• _Directive_
I'd like the line containing "paquete con boquilla" and each line that follows, through the last line of the material, set down exactly as they are, and no others.

• _The records_
_____
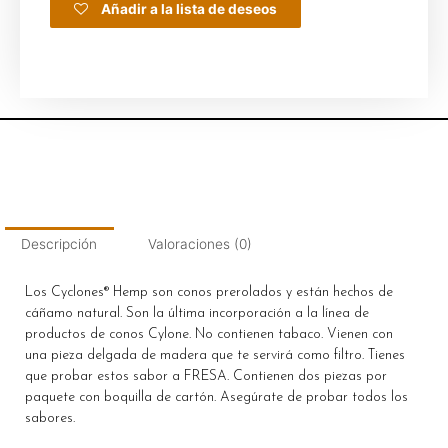
Añadir a la lista de deseos
Descripción
Valoraciones (0)
Los Cyclones® Hemp son conos prerolados y están hechos de
cáñamo natural. Son la última incorporación a la línea de
productos de conos Cylone. No contienen tabaco. Vienen con
una pieza delgada de madera que te servirá como filtro. Tienes
que probar estos sabor a FRESA. Contienen dos piezas por
paquete con boquilla de cartón. Asegúrate de probar todos los
sabores.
_____
• _Response area_
paquete con boquilla de cartón. Asegúrate de probar todos los
sabores.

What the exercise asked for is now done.